Here's a thing that happens in tech: a company builds its business on someone else's chips, then decides it could do a better job itself. It's happening right now in the world of artificial intelligence, and it's reshaping who makes the brains inside the biggest data centers on Earth.
According to a recent note from Counterpoint Research, the AI infrastructure market is undergoing what they call a "structural shift." The giants of the cloud—Alphabet Inc.'s Google (GOOGL), Amazon.com Inc.'s AWS (AMZN), Microsoft Corp. (MSFT), and Meta Platforms Inc. (META)—are increasingly moving away from the legacy x86 central processing units (CPUs) made by Intel Corp (INTC) and Advanced Micro Devices Inc. (AMD). Their new destination? Proprietary silicon built on designs from Arm Holdings plc (ARM).
The goal is straightforward: optimize for cost, efficiency, and control. But the move is a big deal because it rewrites a long-standing rulebook.
Why Hyperscalers Are Driving the Shift
For years, these companies relied on Intel and AMD. The x86 architecture was the standard, the software was compatible, and the infrastructure was built around it. It was the safe, established choice.
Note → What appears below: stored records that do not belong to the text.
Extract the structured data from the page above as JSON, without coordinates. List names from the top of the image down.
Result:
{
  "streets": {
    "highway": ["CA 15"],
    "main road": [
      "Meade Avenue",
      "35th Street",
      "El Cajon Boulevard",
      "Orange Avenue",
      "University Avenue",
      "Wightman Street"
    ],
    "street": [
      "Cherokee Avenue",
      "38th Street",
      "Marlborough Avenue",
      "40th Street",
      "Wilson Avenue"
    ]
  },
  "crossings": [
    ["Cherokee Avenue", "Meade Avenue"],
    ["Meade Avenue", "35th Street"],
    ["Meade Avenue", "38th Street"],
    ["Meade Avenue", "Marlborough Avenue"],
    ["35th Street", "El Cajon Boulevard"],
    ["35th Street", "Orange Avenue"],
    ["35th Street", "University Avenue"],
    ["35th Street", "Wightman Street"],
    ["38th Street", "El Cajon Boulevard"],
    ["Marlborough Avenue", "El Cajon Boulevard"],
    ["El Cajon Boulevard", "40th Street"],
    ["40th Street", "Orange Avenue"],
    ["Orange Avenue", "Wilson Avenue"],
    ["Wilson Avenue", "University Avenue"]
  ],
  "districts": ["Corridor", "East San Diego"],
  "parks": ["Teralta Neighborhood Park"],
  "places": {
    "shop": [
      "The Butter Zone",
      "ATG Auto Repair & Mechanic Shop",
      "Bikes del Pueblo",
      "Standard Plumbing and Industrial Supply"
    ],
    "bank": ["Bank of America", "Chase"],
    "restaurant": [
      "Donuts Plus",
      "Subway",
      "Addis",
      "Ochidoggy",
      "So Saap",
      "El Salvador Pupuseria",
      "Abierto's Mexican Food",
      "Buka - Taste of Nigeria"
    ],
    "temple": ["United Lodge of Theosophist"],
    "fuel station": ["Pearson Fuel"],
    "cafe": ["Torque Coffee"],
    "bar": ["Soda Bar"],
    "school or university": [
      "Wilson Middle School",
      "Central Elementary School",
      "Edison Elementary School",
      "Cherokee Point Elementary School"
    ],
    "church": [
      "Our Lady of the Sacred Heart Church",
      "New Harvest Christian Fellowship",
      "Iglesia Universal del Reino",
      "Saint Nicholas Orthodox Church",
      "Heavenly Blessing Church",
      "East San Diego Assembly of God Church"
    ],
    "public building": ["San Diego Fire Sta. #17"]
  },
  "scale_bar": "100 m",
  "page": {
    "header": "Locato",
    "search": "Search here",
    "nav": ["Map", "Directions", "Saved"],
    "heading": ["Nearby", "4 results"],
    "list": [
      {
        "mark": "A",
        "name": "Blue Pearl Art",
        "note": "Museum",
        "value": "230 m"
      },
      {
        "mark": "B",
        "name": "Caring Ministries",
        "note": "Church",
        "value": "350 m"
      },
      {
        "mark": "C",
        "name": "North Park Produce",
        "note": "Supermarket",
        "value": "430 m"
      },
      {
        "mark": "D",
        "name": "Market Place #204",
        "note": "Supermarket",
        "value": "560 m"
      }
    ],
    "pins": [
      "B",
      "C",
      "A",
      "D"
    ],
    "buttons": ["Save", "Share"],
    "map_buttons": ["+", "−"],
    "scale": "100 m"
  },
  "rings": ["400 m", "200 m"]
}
But the explosive rise of AI has changed the calculus.
Running modern AI workloads at scale is incredibly power-hungry and expensive. When you're operating thousands of servers, even a small efficiency gain per chip adds up to massive savings on electricity and cooling. More importantly, the rise of custom AI accelerators—the specialized chips that actually do the heavy lifting of AI training and inference—has created a need for new, "heterogeneous" architectures. The old general-purpose CPU isn't enough; you need a CPU that's perfectly tuned to work with your specific AI accelerator.
That's where Arm comes in. Its architecture, particularly the Neoverse cores designed for data centers, is proving to be a better fit. Counterpoint notes that Arm delivers "significantly better performance per watt than traditional x86 systems." In a world where data centers are hitting power limits, that's not just a nice-to-have; it's a critical advantage.
This shift reflects a broader strategy you see across Big Tech: vertical integration. By designing their own silicon in-house, hyperscalers reduce reliance on external vendors, improve their own profit margins, and gain more control over their technology roadmap. They're not just buying chips off the shelf anymore; they're architects of their own destiny.
From Theory to Reality: Arm in Action
This isn't a future prediction; it's happening now. Companies are already deploying Arm-based CPUs across their AI infrastructure, and they're designing them to be inseparable from their AI systems.
Google is scaling its custom Arm-based CPU, called Axion, to work with its next-generation Tensor Processing Unit (TPU) systems. Amazon Web Services is expanding the use of its Graviton processors (built on Arm) to work alongside its custom Trainium AI chips. Microsoft didn't just add an Arm chip later; it integrated its Azure Cobalt Arm CPU with its Maia AI accelerators from the very beginning, embedding Arm into its AI stack from the outset.
The message is clear: Arm is no longer just for low-power mobile devices or general-purpose cloud workloads. It's becoming the central host CPU in the design of AI servers.
Reshaping the Competitive Landscape
The transition is unfolding step by step, generation by generation. Hyperscalers are aligning their CPU design cycles closely with the development of their proprietary AI accelerators. A prime example is Meta, which has selected Arm as a "strategic partner" for its next-generation Meta Training and Inference Accelerator (MTIA) infrastructure. Meta is even serving as the launch customer for Arm's new Artificial General Intelligence (AGI) CPU platform.
This coordinated shift is expected to accelerate dramatically starting in the second half of 2026, driven by the broader deployment of these in-house Arm CPUs. The projections from Counterpoint are striking: they believe Arm-based CPUs could account for around 90% of host CPU deployments in custom AI Application-Specific Integrated Circuit (ASIC) servers by 2029. For context, that figure is only about 25% in 2025.
Think about that for a second. In less than five years, the dominant architecture in the most advanced AI servers could flip from x86 to Arm. That's a seismic change for the semiconductor industry.
The ripple effects are extending across the entire supply chain. The demand for advanced manufacturing—the cutting-edge fabs that etch these incredibly complex chips—is rising to support both the new wave of AI accelerators and the Arm-based CPUs that host them. It's a whole new game, and the players who defined the old one are watching their turf get redrawn.